*What you will do*
In your answer, print each of the records below exactly.

-=-=-=-=-

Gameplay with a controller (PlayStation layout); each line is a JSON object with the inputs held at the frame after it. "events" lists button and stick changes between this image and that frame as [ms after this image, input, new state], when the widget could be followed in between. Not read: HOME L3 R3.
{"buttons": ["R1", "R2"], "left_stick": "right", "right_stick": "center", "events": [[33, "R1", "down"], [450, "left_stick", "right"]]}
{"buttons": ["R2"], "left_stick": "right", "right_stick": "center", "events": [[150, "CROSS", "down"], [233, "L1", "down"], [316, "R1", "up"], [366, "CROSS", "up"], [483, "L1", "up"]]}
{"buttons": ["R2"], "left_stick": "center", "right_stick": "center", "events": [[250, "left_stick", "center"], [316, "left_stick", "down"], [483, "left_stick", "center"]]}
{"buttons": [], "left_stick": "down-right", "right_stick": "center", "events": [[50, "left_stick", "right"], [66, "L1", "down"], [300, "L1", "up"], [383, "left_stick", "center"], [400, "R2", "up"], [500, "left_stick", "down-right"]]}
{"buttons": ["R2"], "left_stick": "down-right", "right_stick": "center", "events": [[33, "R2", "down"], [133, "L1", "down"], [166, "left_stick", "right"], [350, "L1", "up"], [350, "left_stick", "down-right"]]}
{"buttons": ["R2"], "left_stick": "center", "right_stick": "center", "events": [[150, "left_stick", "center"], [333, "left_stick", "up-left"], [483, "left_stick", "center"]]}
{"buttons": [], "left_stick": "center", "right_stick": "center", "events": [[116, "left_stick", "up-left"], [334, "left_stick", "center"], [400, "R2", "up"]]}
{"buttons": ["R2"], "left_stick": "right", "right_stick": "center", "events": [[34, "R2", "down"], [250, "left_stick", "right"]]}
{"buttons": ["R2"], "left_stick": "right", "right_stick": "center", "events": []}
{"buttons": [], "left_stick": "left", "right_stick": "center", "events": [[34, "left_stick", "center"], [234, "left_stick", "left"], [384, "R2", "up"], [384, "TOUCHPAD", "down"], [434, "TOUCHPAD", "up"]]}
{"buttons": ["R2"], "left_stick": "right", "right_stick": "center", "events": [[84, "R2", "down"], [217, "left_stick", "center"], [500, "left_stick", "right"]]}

-=-=-=-=-

*Answer section*
Gameplay with a controller (PlayStation layout); each line is a JSON object with the inputs held at the frame after it. "events" lists button and stick changes between this image and that frame as [ms after this image, input, new state], when the widget could be followed in between. Not read: HOME L3 R3.
{"buttons": ["R1", "R2"], "left_stick": "right", "right_stick": "center", "events": [[33, "R1", "down"], [450, "left_stick", "right"]]}
{"buttons": ["R2"], "left_stick": "right", "right_stick": "center", "events": [[150, "CROSS", "down"], [233, "L1", "down"], [316, "R1", "up"], [366, "CROSS", "up"], [483, "L1", "up"]]}
{"buttons": ["R2"], "left_stick": "center", "right_stick": "center", "events": [[250, "left_stick", "center"], [316, "left_stick", "down"], [483, "left_stick", "center"]]}
{"buttons": [], "left_stick": "down-right", "right_stick": "center", "events": [[50, "left_stick", "right"], [66, "L1", "down"], [300, "L1", "up"], [383, "left_stick", "center"], [400, "R2", "up"], [500, "left_stick", "down-right"]]}
{"buttons": ["R2"], "left_stick": "down-right", "right_stick": "center", "events": [[33, "R2", "down"], [133, "L1", "down"], [166, "left_stick", "right"], [350, "L1", "up"], [350, "left_stick", "down-right"]]}
{"buttons": ["R2"], "left_stick": "center", "right_stick": "center", "events": [[150, "left_stick", "center"], [333, "left_stick", "up-left"], [483, "left_stick", "center"]]}
{"buttons": [], "left_stick": "center", "right_stick": "center", "events": [[116, "left_stick", "up-left"], [334, "left_stick", "center"], [400, "R2", "up"]]}
{"buttons": ["R2"], "left_stick": "right", "right_stick": "center", "events": [[34, "R2", "down"], [250, "left_stick", "right"]]}
{"buttons": ["R2"], "left_stick": "right", "right_stick": "center", "events": []}
{"buttons": [], "left_stick": "left", "right_stick": "center", "events": [[34, "left_stick", "center"], [234, "left_stick", "left"], [384, "R2", "up"], [384, "TOUCHPAD", "down"], [434, "TOUCHPAD", "up"]]}
{"buttons": ["R2"], "left_stick": "right", "right_stick": "center", "events": [[84, "R2", "down"], [217, "left_stick", "center"], [500, "left_stick", "right"]]}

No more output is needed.